Whether stealing the show from under Richard Burton’s nose or entertaining at home with his pet mountain lion, George Rose always seemed bigger than life.

Perhaps the only thing more sensational than the “My Fair Lady” star’s life was his death: In 1988, near his vacation home in the Caribbean, he was mortally beaten by four men, one of them his teenage adoptive son, heir and probable lover. The killers went to prison, but Rose’s reputation was never the same.

Now, nearly 30 years later, Ed Dixon’s ready to talk about his eccentric friend, mentor and idol.

“If you adore someone and you find out something about them you can’t bear, what happens to you — what happens to that love?” Dixon asks The Post. In his case, it became a one-man show, “Georgie: My Adventures with George Rose,” which opened Wednesday off-Broadway.

The adventures started in the early ’70s, when Dixon and the 30-years-older Rose toured in a production of “The Student Prince.”

“George had it in his contract that he could say anything he wanted, and you never knew what it would be,” Dixon recalls. But no matter what he ad-libbed, audiences loved him. As Burton put it after they did “Hamlet” together: “One should not have to share the stage with animals, children or George Rose.”

After the tour ended, says Dixon, he and Rose kept running into each other.
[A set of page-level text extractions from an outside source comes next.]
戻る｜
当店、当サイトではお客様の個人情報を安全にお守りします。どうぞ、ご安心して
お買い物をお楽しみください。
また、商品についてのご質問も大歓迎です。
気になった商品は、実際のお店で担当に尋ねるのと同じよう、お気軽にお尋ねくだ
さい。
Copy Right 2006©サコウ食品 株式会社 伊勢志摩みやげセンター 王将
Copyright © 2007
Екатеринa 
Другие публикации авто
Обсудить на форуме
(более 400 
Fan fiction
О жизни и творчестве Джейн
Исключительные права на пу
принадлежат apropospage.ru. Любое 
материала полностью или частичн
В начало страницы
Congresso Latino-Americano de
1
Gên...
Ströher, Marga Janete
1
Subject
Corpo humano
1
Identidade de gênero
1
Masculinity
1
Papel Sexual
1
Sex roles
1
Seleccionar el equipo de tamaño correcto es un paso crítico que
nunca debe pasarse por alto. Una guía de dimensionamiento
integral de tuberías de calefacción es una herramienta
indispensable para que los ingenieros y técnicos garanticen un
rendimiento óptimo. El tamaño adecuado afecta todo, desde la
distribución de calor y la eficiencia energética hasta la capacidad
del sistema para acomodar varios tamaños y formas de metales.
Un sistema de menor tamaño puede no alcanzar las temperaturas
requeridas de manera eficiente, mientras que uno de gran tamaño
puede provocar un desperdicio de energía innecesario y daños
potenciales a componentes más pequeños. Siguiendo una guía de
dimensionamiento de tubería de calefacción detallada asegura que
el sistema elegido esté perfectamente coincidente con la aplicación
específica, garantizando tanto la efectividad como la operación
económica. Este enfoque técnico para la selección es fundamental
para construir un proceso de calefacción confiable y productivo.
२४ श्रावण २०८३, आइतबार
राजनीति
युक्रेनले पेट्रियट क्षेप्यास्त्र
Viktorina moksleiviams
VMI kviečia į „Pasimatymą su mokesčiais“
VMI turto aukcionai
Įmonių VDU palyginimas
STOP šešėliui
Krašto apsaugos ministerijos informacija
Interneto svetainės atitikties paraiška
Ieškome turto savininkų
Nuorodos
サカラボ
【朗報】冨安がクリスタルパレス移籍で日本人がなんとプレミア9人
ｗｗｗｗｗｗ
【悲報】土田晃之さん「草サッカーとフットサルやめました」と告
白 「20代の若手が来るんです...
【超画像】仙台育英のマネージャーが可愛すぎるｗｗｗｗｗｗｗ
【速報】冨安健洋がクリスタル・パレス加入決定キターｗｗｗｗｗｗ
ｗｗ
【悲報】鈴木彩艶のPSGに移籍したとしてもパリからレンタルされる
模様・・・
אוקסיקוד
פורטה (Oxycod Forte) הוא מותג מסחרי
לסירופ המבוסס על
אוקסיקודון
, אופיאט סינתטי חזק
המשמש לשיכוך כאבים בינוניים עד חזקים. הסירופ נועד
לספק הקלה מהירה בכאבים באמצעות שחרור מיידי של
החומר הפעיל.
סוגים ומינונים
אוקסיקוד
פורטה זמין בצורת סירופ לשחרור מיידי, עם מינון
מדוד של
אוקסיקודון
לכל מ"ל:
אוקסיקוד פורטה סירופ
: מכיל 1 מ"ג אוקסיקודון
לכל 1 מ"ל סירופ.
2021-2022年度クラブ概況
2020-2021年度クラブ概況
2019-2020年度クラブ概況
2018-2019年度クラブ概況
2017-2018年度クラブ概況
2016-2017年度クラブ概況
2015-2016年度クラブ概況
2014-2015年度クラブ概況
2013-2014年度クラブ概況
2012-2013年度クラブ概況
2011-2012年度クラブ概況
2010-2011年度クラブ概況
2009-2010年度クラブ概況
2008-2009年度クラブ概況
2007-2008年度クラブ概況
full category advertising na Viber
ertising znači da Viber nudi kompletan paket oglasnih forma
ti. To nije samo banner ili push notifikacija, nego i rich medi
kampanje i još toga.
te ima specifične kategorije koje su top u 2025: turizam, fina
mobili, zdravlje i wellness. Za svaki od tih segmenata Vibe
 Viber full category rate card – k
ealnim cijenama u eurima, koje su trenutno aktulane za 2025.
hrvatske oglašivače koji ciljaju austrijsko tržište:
One day, Rose invited him to tea and there, in his Greenwich Village apartment, was a mountain lion. “Of course it was illegal,” Dixon says, which is why Rose couldn’t walk it — or the lynx or other wild cats he kept as pets.

But in spite of the beasts he could smell from the hall, Dixon was thrilled that an actor of Rose’s magnitude would befriend him. It was Rose, the British star of “The Pirates of Penzance” and “The Mystery of Edwin Drood,” who taught the Oklahoma-born Dixon how to act (“Look to the text — don’t bring your own psychological baggage!”) and how to live: openly and without pretense.
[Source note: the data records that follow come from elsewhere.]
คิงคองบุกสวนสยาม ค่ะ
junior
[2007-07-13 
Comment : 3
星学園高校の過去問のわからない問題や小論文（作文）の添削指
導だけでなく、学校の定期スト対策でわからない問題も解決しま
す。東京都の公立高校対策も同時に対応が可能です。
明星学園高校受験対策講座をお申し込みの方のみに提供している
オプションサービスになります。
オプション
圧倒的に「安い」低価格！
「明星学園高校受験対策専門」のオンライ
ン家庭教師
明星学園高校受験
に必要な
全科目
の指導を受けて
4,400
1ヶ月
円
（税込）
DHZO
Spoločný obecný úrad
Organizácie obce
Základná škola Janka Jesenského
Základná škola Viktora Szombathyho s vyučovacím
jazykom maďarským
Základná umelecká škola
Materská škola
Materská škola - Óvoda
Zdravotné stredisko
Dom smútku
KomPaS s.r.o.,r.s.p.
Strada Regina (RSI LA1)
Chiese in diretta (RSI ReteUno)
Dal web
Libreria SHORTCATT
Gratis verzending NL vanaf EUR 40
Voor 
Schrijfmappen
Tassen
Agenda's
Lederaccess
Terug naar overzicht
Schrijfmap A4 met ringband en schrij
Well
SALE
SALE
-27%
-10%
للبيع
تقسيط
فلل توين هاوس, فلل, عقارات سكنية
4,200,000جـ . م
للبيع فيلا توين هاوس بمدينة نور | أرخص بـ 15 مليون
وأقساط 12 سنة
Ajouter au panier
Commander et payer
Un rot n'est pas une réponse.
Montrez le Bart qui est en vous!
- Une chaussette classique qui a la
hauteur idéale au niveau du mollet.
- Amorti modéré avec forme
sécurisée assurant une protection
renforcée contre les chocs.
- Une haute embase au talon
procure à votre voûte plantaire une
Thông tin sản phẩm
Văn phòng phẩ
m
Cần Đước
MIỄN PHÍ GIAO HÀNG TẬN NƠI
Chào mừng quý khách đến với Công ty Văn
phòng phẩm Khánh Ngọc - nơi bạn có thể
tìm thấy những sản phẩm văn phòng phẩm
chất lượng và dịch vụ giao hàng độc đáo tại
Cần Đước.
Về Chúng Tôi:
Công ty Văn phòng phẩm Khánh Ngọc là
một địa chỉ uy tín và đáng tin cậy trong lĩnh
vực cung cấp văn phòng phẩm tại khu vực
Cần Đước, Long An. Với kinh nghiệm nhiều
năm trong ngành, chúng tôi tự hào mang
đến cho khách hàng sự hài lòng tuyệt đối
“He was famous and gay, powerful and gay, rich and gay,” Dixon says. “People couldn’t say no to George. His personality was overwhelming.”

So was his secret. Invited to Rose’s home in the Dominican Republic, Dixon met the 18-year-old boy Rose had adopted six years before. Seeing them together and realizing their relationship was probably sexual made him uneasy.

“I said, ‘This is dangerous,’ [and Rose said] ‘Oh no, my dear boy, it’s the culture.’ ” Dixon says he fled back to New York. Days later, he got a phone call telling him Rose was dead, killed in a car accident. But there was no accident: His murderers later confessed they made it look that way.

Dixon’s own life spun out of control soon after, derailed by a drug addiction he says wasn’t precipitated by Rose’s death, though “that didn’t help.”

He sobered up in 1991. Now 68 — the age Rose was when he died — he’s written a memoir, several musicals and, now, this play.

“I idolized someone for 20 years and then found out he wasn’t exactly what I thought he was,” he says. “This is my journey, and the audience finds it out in the same way I did. It’s like a punch in the face.”